Interstitial cells of Cajal (ICCs) are also related to the ENS and are electrically coupled to the smooth muscle cells. These pacemaker cells generate spontaneous electrical slow waves and mediate inputs from motor neurons[3,39-42]. ICCs are associated with afferent innervation and peristalsis of the stomach, suggestive of a key role in the pathophysiology of gastroparesis[43-47].
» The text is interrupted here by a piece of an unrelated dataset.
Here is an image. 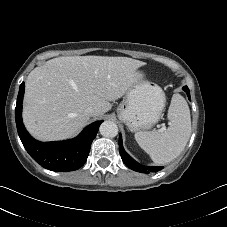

Nerve cells where transmission is mediated by NO are called nitrergic neurons[48-50]. In many organs of the urogenital, GI and cardiovascular systems, nitrergic neurotransmission plays a significant role as a major non-adrenergic non-cholinergic (NANC) neurotransmitter[51]. Nitrergic neurons in the myenteric plexus (MP) are inhibitory muscle motor neurons and descending interneurons[12,52,53].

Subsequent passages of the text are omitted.